The term ‘data protection’ probably feels a bit like ‘health & safety’ in that it’s seen quite frequently in a negative light – you don’t do that because of health & safety or you can’t do this because of data protection.


It might be quite deserving in some instances: one particular example is that of my baby nephew, who had a savings account opened his name when he was born. When setting it up, his mother checked that the baby himself wouldn’t need to phone up and manage the account (after all, how could he?). She was reassured that she would be able to do it on his behalf and, so, was pretty stunned when she phoned back a few months later to check the balance and was told “Sorry, as you’re not the account holder, I can’t disclose those details to you. Can I speak to the account holder instead?” Whilst tempted to put her 6 month old son on the phone to babble, she decided that it wasn’t all that likely to be successful!

Data protection is actually something designed to keep us (ie, all living individuals) safe by setting the rules on how information about us can be stored, shared or used. It also grants you rights to see what information is held about you and to make sure that data held about you is correct. This is all controlled by the Information Commissioners Office (ICO) and they also maintain the Data Protection Register – officially known as the Register of Data Controllers (aka the list of companies who process personal data).

Managing a safe but balanced approach to data protection is a bit tricky as it’s constantly shifting with new tech innovations and changes in people’s habits.


This means that you have to stay on your toes. Here’s a flick tip for you: technically speaking, it’s perfectly legal for someone to tweet you and request their data (aka make a Subject Access Request). How would you respond to that? Perhaps consider a review of your Data Protection Policy to include what to do in that scenario, so staff don’t unwittingly handle it in the wrong way.

Another example of data protection in the modern age is Cookie Law. Technically speaking, this is actually called the Privacy and Electronic Communications (EC Directive) (Amendment) Regulations 2011 (UK Regulations). But Cookie Law is more fun and much less of a mouthful so let’s stick with that instead. What are cookies? This was a question we put to a group of teenagers a few weeks ago and this definition is, by far, the best:

“Data a website stored from your searches on the internet.

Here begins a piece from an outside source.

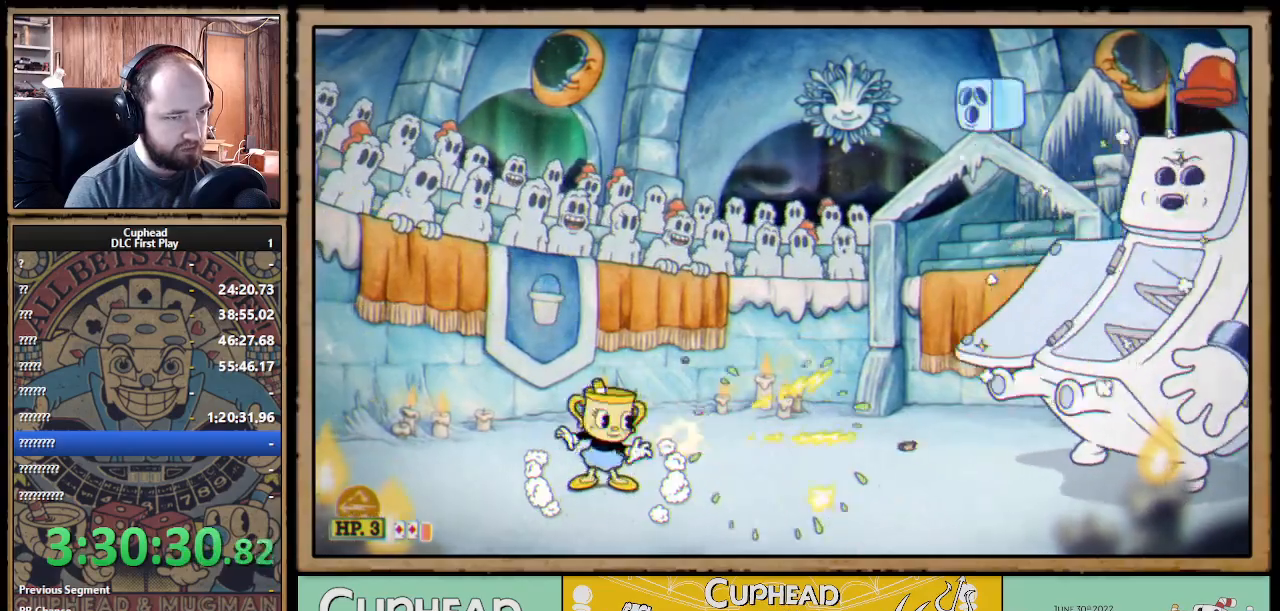
{"buttons": ["X"], "left_stick": "center", "right_stick": "center", "events": [[117, "left_stick", "right"], [133, "A", "down"], [250, "Y", "down"], [267, "A", "up"], [267, "left_stick", "center"], [283, "X", "up"], [317, "X", "down"], [333, "L1", "down"], [333, "Y", "up"], [450, "L1", "up"]]}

Amazing biscuits that taste amazing.”

While I wish we were talking about the amazing biscuits, we’re actually talking about the data stored by websites and an organisation’s legal obligations around their use. Specifically, a Privacy Policy must detail which cookies are used, why they’re used and for what purpose. It’s also why you now see cookie warnings pop-up on most websites (which incidentally, is a cookie itself...)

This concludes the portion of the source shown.